I shrugged. “I can.” Leo raised his eyebrows in question, and I continued, “If he definitely wasn’t going to say yes, he would have called and told us where to shove the whole idea. He just needed to know we weren’t going to waste his time.”
Leo’s brow furrowed. “I’m not certain whether you’re the most terrifying woman I’ve ever met, or the most perceptive. How do you get away with talking to people like that?” But he didn’t sound scared at all. He sounded… respectful. Almost a little pleased.
And I liked pleasing him. The realization was a hot little shock, static in wool.
I grinned at him. “I like both those options.

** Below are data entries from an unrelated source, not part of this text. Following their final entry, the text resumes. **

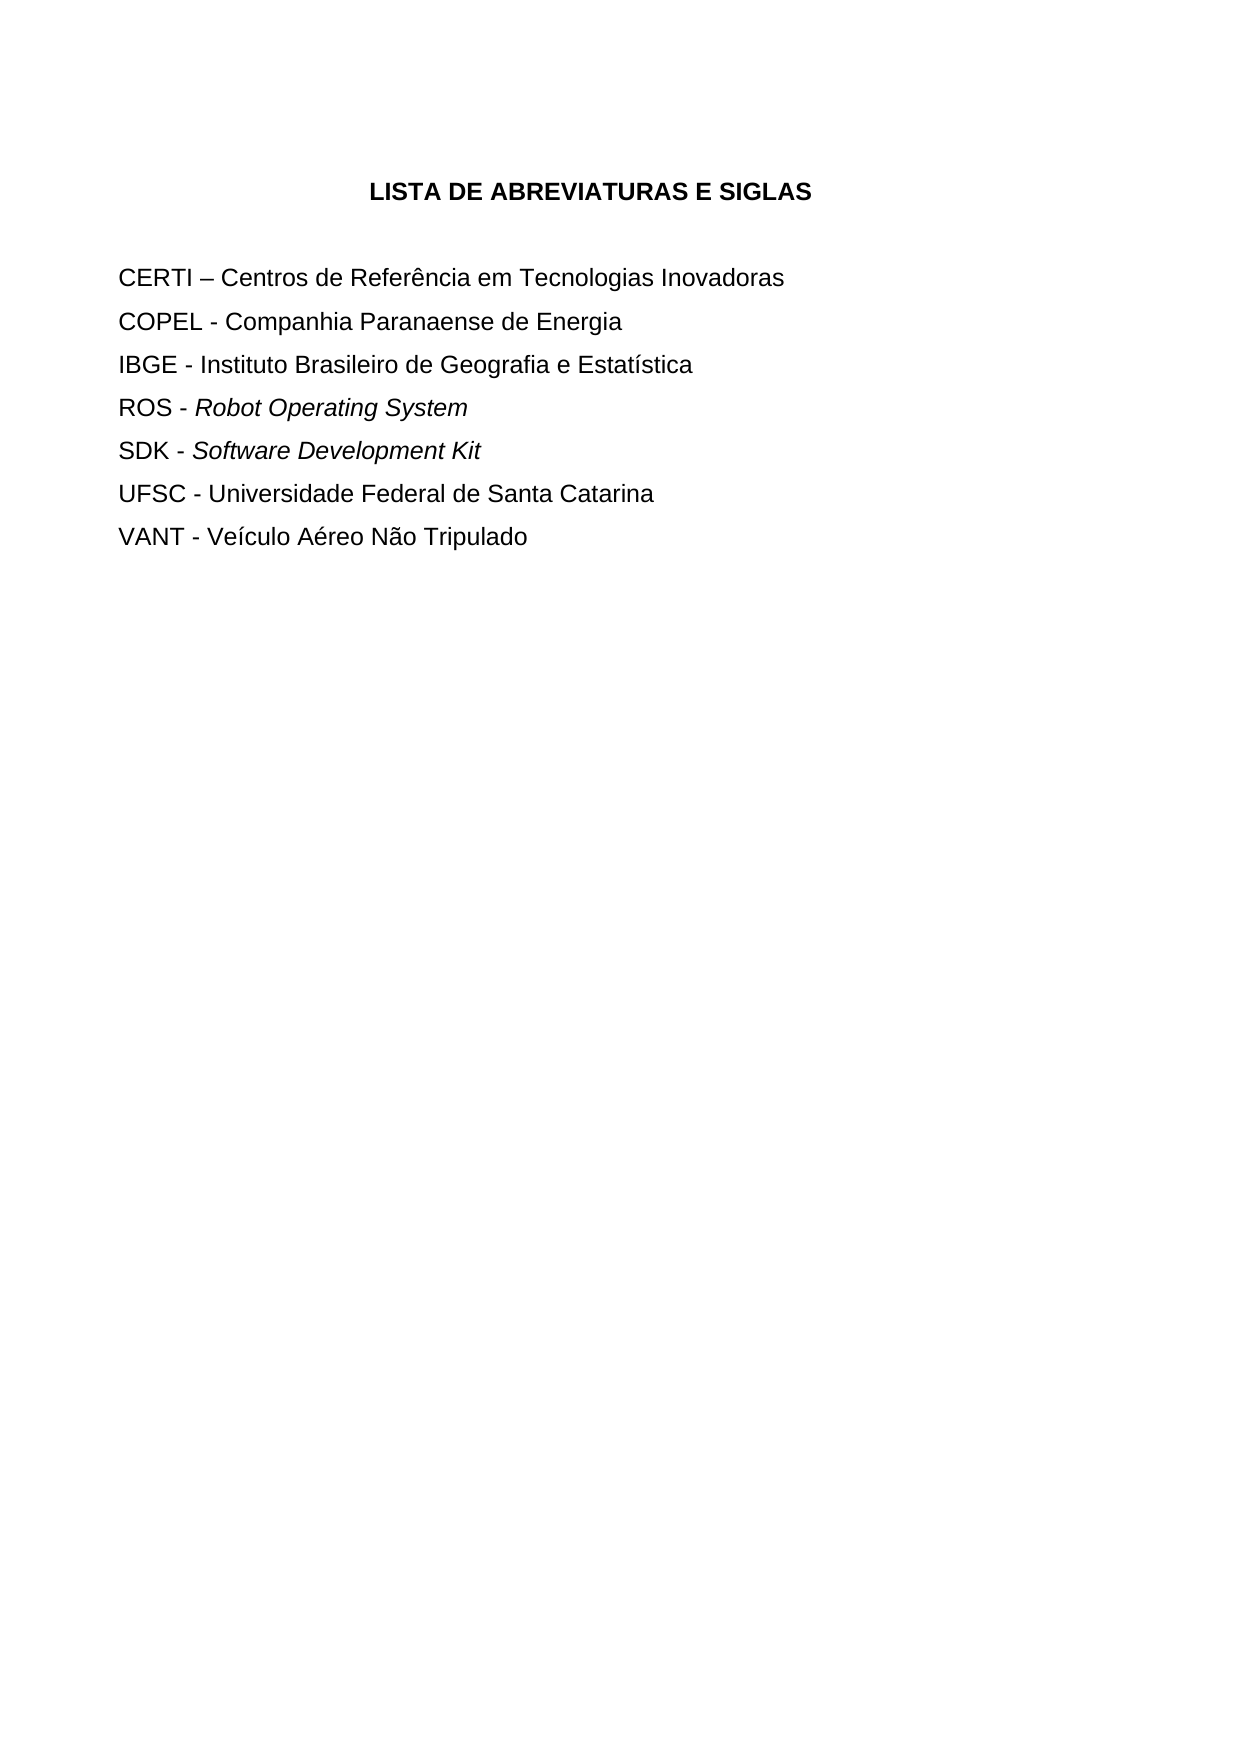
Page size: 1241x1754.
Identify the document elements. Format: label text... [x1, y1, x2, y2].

text UFSC - Universidade Federal de Santa Catarina [118, 479, 1063, 508]
text SDK - Software Development Kit [118, 436, 1063, 465]
text LISTA DE ABREVIATURAS E SIGLAS [118, 177, 1063, 206]
text VANT - Veículo Aéreo Não Tripulado [118, 522, 1063, 551]
text IBGE - Instituto Brasileiro de Geografia e Estatística [118, 350, 1063, 378]
text CERTI – Centros de Referência em Tecnologias Inovadoras [118, 263, 1063, 292]
text COPEL - Companhia Paranaense de Energia [118, 307, 1063, 335]
text ROS - Robot Operating System [118, 393, 1063, 422]
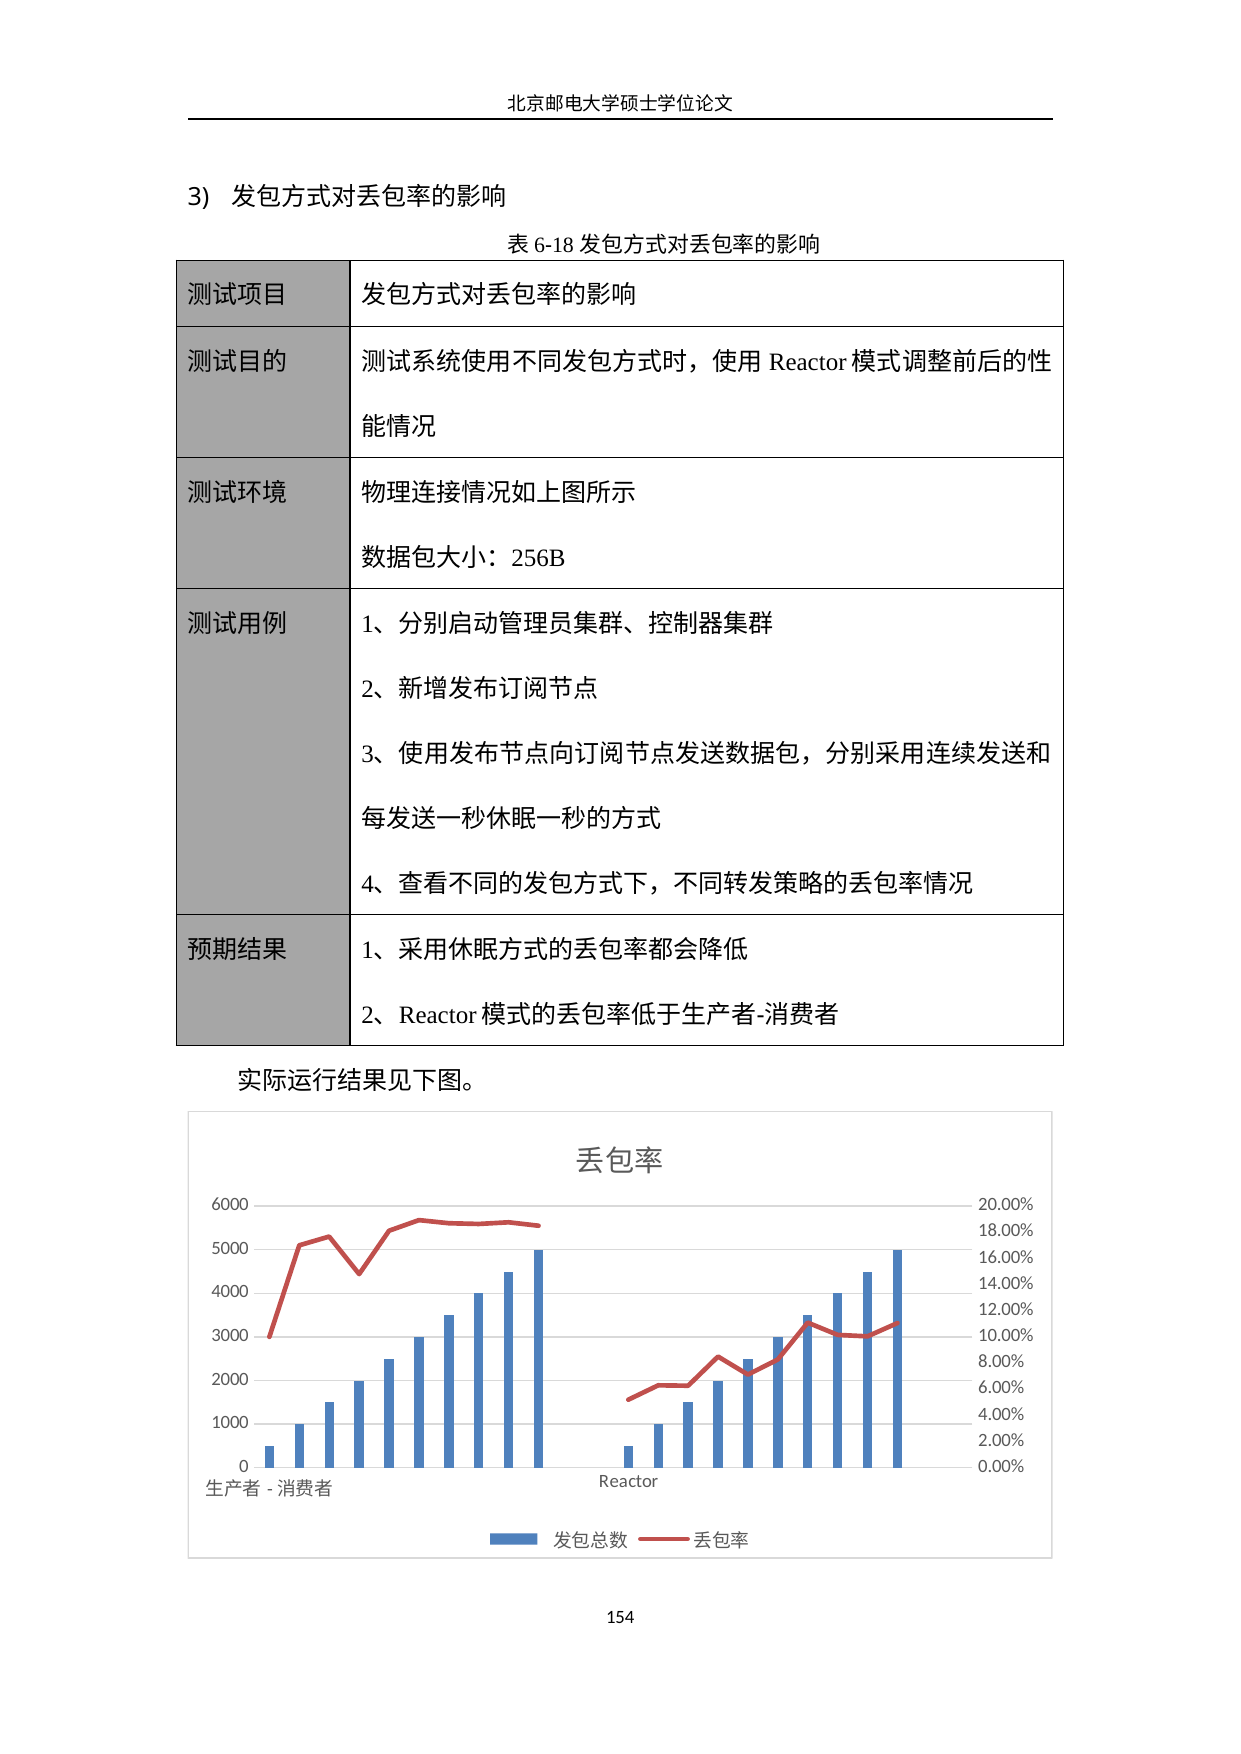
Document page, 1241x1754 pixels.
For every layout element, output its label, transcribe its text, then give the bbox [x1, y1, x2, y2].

text 实际运行结果见下图。 [187, 1046, 1053, 1111]
table_cell 预期结果 [177, 915, 349, 1045]
table_cell 测试目的 [177, 327, 349, 457]
table_header 测试项目 [177, 261, 349, 326]
list 发包方式对丢包率的影响 [187, 162, 1053, 227]
text 表6-18 发包方式对丢包率的影响 [231, 227, 1053, 259]
table_header 发包方式对丢包率的影响 [351, 261, 1063, 326]
table_cell 物理连接情况如上图所示 数据包大小：256B [351, 458, 1063, 588]
table_cell 测试系统使用不同发包方式时，使用Reactor模式调整前后的性能情况 [351, 327, 1063, 457]
table_cell 1、分别启动管理员集群、控制器集群 2、新增发布订阅节点 3、使用发布节点向订阅节点发送数据包，分别采用连续发送和每发送一秒休眠一秒的方式 4、查看不同的发包方式下，不同转发策略的丢包率情况 [351, 589, 1063, 914]
table_cell 测试环境 [177, 458, 349, 588]
table_cell 测试用例 [177, 589, 349, 914]
table_cell 1、采用休眠方式的丢包率都会降低 2、Reactor模式的丢包率低于生产者-消费者 [351, 915, 1063, 1045]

And I guess it’s because I’m not from here. You guys have all these unspoken rules, but maybe being American gives me a pass.”
“I suppose it does.” He looked out the car window at a horse running through a meadow. “I rather like having a secret weapon. Now I know how James Bond feels.”
“You can call me Q,” I said with a smile.
“Not Moneypenny?” He shook his head at himself, chuckling. “Absolutely not Moneypenny, don’t be ridiculous. Of course you’re Q. Never thought I’d be the brawn of an operation.”
The laugh bubbled up inside me. “Glad we’re on the same page.”
“Me too.” After a few seconds, our laughter faded, and he said again, his voice softer, “Me too.”